INPUT DATA
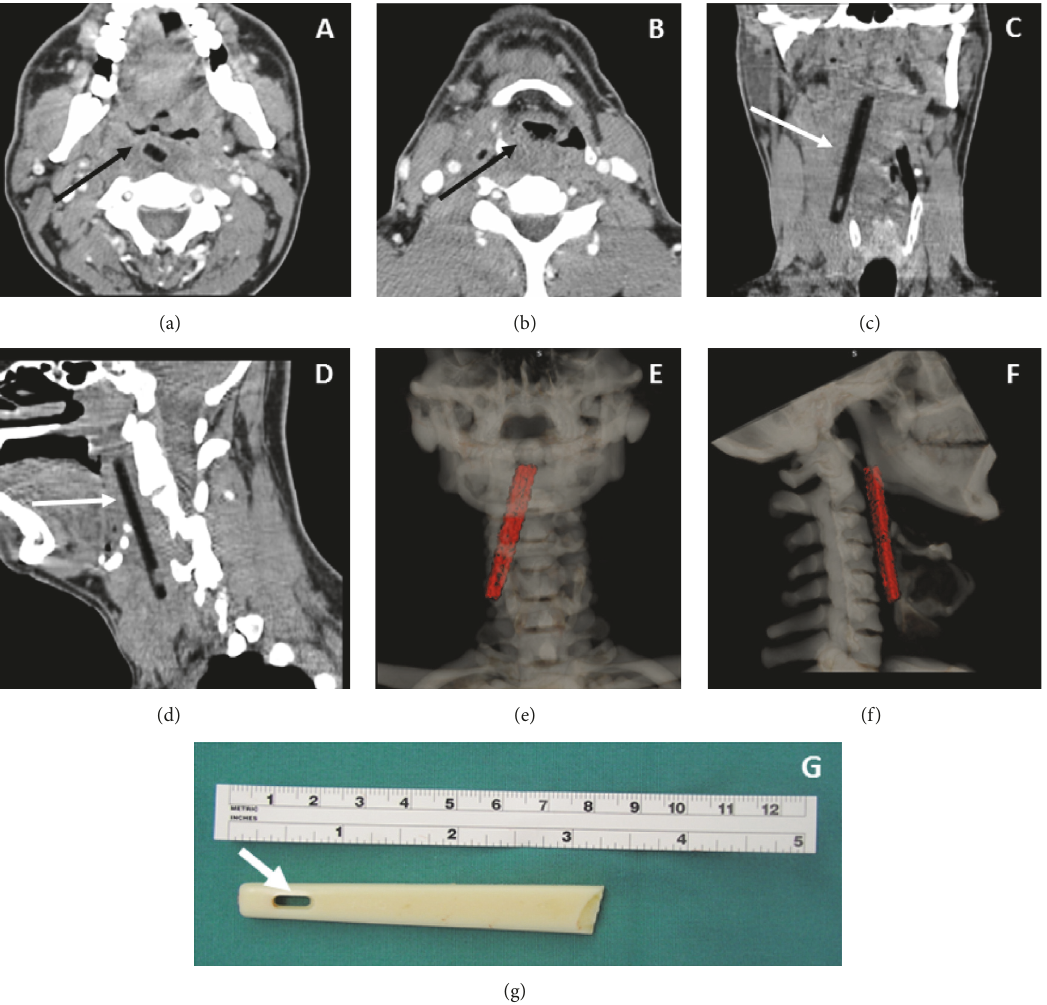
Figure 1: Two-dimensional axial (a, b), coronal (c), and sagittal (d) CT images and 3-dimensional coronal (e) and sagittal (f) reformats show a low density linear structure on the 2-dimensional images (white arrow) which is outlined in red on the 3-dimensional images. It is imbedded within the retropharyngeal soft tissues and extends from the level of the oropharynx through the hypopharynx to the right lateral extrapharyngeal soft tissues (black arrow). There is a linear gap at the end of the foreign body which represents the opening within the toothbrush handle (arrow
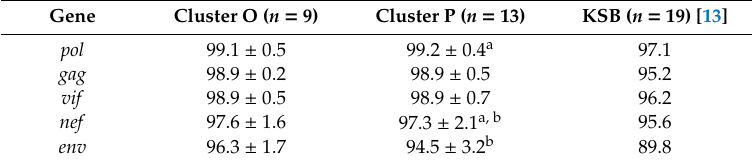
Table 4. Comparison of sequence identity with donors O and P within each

---

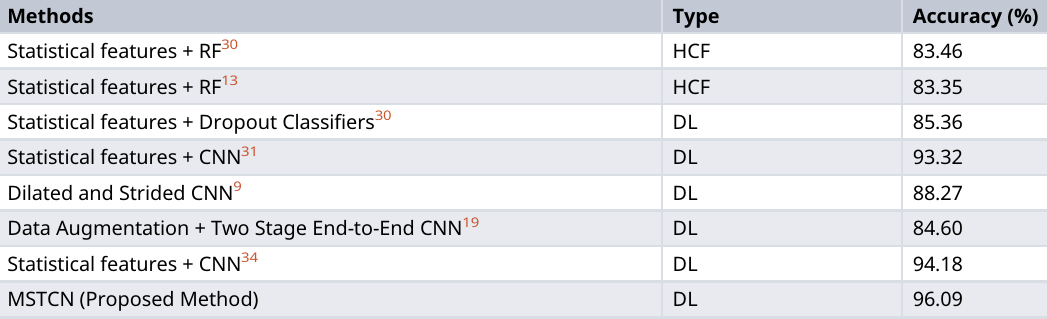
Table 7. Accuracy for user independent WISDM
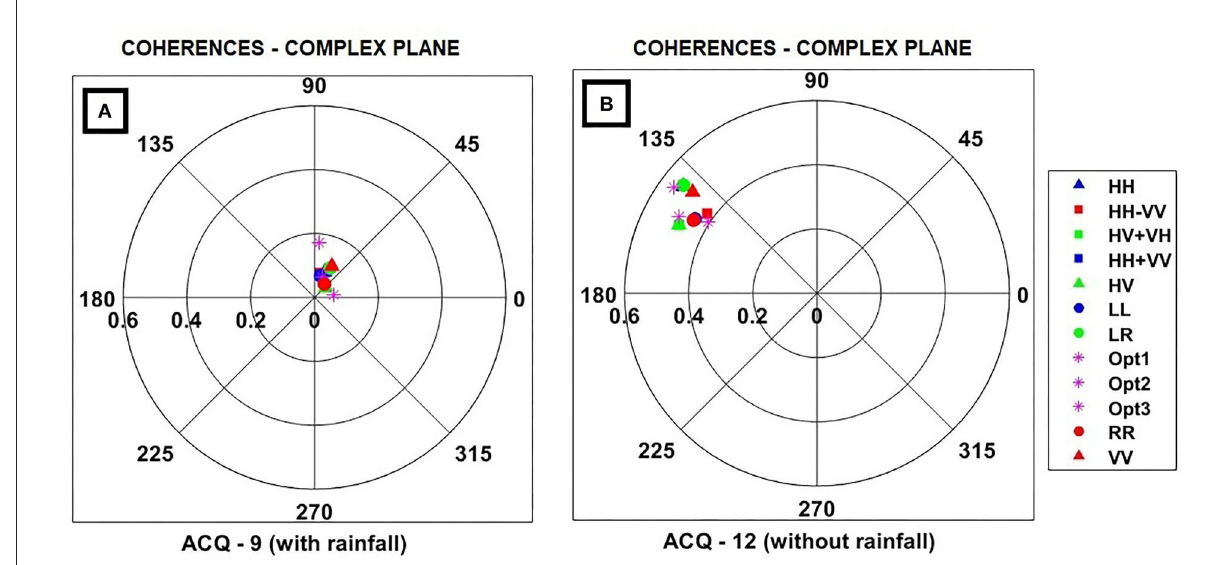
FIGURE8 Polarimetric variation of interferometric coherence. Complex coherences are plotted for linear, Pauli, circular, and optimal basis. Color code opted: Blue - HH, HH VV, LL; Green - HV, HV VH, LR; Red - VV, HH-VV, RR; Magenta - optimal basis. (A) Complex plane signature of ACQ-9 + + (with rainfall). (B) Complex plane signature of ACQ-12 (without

EXERCISE PROMPT
In the records above, copy exactly everything from the line that has "Figure 1: Two-dimensional" down to the line that has "Table 4. Comparison", both ends included, and leave out the pictures.

TASK RESPONSE
Figure 1: Two-dimensional axial (a, b), coronal (c), and sagittal (d) CT images and 3-dimensional coronal (e) and sagittal (f) reformats show a low density linear structure on the 2-dimensional images (white arrow) which is outlined in red on the 3-dimensional images. It is imbedded within the retropharyngeal soft tissues and extends from the level of the oropharynx through the hypopharynx to the right lateral extrapharyngeal soft tissues (black arrow). There is a linear gap at the end of the foreign body which represents the opening within the toothbrush handle (arrow
Table 4. Comparison of sequence identity with donors O and P within each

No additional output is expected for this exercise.